A long, long time ago, before there was Facebook or Twitter, and when Google was simply a search engine, I had a revelation. I realized that programming languages were simply a set of tokens. Of course, this is not so mindblowing now. But to a young 17-year old who had just started college, this was an amazing revelation. Being a nerd and all, I decided that I wanted to make my own programming language. For some reason I wanted to make it look really ugly and difficult to read. Had I known about Perl or other esoteric languages, I probably wouldn't have decided to write it. Who am I kidding, I probably would have anyway and also would have felt a little less weird. Anyway, the very first incarnation of my language, bAdkOde, was written in Java. At this point, I had never heard about EBNF's, recursive-descent parsers, or anything related to language parsing. But I was eager, knew how to write code, and therefore I was dangerous. My first implementation had no recursion whatsoever. I parsed the text iteratively. I had this horribly complex function that tried to validate and parse a printable string-of-text (for example, print "This is variable {a}\n"). I even had interpolation in my language (I thought it was novel, but I eventually found out that Perl already had it) and so that made the parsing even harder. My language was also typed and you could even create variables (I maintained a list of declared variables - I eventually found out that this was called a "Symbol Table"). It also supported basic mathematical operations. There was no way to do flow control though, and so the language didn't have any if-statements or looping constructs. I had plans to add all of this in but never really got around to it.

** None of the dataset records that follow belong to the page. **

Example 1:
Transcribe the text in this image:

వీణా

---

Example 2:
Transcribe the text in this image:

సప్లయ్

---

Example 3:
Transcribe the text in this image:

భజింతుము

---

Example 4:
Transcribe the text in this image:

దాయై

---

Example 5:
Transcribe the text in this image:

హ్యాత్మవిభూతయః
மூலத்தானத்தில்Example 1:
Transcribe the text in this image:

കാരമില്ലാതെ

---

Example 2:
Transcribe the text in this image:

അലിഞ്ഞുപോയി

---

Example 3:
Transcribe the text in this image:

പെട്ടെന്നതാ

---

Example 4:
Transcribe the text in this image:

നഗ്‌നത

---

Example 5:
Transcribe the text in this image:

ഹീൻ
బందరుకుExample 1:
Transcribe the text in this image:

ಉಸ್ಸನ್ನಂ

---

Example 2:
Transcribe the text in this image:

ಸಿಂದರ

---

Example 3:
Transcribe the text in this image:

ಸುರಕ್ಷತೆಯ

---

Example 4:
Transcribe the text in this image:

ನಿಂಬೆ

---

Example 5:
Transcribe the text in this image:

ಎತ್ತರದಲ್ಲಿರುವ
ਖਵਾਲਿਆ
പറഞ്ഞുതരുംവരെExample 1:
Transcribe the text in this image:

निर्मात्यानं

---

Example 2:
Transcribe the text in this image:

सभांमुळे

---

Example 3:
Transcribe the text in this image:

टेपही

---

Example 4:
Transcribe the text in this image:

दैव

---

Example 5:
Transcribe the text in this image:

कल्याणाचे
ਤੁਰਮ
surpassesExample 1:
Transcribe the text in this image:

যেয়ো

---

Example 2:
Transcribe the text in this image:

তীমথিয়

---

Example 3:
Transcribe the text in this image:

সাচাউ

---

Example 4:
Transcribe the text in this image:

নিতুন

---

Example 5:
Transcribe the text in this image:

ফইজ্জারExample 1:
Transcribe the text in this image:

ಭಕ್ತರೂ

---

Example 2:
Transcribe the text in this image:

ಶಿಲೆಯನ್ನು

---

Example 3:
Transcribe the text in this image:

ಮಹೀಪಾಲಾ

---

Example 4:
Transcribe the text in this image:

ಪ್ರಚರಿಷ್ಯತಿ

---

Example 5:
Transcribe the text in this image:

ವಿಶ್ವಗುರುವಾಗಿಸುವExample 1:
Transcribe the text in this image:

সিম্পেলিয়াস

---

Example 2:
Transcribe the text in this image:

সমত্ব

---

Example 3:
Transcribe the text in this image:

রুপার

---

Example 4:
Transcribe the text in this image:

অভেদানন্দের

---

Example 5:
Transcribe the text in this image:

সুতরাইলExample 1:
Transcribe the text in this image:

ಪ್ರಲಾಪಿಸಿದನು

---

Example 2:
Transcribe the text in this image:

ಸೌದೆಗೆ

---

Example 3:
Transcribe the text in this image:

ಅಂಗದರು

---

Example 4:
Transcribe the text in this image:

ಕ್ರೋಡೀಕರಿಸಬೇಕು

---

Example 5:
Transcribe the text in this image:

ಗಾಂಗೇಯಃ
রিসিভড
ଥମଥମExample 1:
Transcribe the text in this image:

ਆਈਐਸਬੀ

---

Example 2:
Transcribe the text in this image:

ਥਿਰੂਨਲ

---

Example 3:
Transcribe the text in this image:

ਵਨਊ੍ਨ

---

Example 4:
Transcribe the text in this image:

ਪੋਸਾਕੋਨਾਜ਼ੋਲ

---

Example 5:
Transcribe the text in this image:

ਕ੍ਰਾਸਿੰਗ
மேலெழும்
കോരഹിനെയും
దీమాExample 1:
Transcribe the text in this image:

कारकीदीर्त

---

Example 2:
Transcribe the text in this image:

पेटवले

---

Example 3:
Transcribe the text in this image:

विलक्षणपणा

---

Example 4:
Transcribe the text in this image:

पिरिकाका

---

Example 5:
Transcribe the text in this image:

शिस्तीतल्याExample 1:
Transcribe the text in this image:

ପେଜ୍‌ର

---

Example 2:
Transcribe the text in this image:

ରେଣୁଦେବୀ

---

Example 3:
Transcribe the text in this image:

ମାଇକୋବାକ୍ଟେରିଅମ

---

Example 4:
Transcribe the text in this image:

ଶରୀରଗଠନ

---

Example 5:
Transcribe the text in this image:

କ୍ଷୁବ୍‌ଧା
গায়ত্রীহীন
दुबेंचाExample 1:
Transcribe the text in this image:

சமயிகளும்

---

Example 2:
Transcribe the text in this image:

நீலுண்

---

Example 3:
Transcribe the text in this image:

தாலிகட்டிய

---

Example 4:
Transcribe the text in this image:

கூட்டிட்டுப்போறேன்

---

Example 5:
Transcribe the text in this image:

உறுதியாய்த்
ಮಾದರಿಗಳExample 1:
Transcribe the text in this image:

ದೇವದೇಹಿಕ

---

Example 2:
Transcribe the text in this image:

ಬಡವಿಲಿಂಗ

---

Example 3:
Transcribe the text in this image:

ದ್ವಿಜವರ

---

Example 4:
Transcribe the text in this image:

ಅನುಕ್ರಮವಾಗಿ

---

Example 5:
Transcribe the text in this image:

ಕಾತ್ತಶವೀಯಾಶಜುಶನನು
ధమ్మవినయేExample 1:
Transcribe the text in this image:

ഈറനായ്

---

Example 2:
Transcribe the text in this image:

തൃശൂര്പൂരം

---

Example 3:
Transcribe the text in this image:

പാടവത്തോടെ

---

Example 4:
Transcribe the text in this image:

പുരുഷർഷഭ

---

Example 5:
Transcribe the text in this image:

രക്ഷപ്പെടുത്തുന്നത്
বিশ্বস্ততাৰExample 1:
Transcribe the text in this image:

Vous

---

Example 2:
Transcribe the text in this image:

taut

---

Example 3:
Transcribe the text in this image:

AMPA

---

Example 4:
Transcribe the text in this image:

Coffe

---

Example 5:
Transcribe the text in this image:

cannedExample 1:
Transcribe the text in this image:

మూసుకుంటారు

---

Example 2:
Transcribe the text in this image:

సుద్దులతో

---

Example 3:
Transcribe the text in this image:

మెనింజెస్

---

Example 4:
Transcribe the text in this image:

Eventually, I took a class at ASU (CSE 240) that taught me about parsing languages. Using this information I rewrote bAdkOde using recursive-descent parsers. Then something happened and I lost interest. bAdkOde languished and was forgotten for a time. Then, I was suddenly interested in writing a language again because I was going through a phase where I read a lot about esoteric programming-languages. I thought I'd write my own. At this time, I think I was also taking an assembly class (possibly CSE 421) and so the eventual design of the language was definitely influenced by a few assembly concepts. This time, I decided to write the language in Perl since it is suited to parsing text. In retrospect, I probably should have written the language using a recursive-descent parser (even if it had to be in Perl) instead of my current implementation.
First, I wrote up a quick spec of the features of the language. It was going to be an extremely minimal language with only a few operators. It would have a stack, memory, and two registers. Memory and stack are unlimited (theoretically, but it depends on how much physical memory you have - the language enforces no constraint), but the actual code you write doesn't reside in the memory that you're able to use from the code. After I wrote the specs, I wrote an EBNF:
stmt ::= b-stmt | u-stmt | while-stmt ; b-stmt ::= binary-op, (number|mem-reg), mem-reg ; u-stmt ::= unary-op, mem-reg ; while-stmt ::= "{", logic-op, mem-reg, {stmt}, "}" ; binary-op ::= > | + | - ; unary-op ::= stack-op | ' | " | ? ; mem-reg ::= mem | reg ; logic-op ::= = | ! | + | - ; stack-op ::= push | pull ; push ::= ")", (number|mem-reg) ; pull ::= "(", mem-reg ; mem ::= "[", reg ; reg ::= a | b ; number ::= digit, {digit} ; digit ::= 0 | 1 | 2 | 3 | 4 | 5 | 6 | 7 | 8 | 9 ;
Note: That's right. The EBNF shows that you can't use negative numbers as operands. This wasn't a design decision... I think I just forgot about it. It just means that makes things a little more fun
From the very first definition in the EBNF, you can see that the language has three types of statements: binary-operator statement, unary-operator statement, and a while statement. What this means is that there are statements with an operator that requires two operands, statements with operators that require only on operand, and a while (looping) statement.
Ugh. Macros are the devil incarnate. Nothing makes grep-ing through large amounts of source code more painful than macros. Nice post though. I’m impressed with your use of EBNF and creative ability with new programming languages! This also lead me to look up several other esoteric languages (i.e. Brainfuck).
Steve
@Steve O
Oh yeah, a large number of macros can make things really hairy. But I think that’s probably due to macro abuse! I made macros here just because that’s what I was familiar with when I was doing assembly programming. Then again, this isn’t meant to be a language for serious software projects! I’m glad you liked the EBNF and I’m also glad that you found bAdkOde creative. I guess all those theoretical computer-science classes I took at ASU weren’t for nothing! 😉 Haha!
Esoteric programming languages are pretty neat. I think you realize how much you take for granted in high-level languages when you work with some of the more limited ones, like Brainfuck. On the other hand, they really make you think in novel ways and also completely change the way you approach problems. I think it’s a good thing.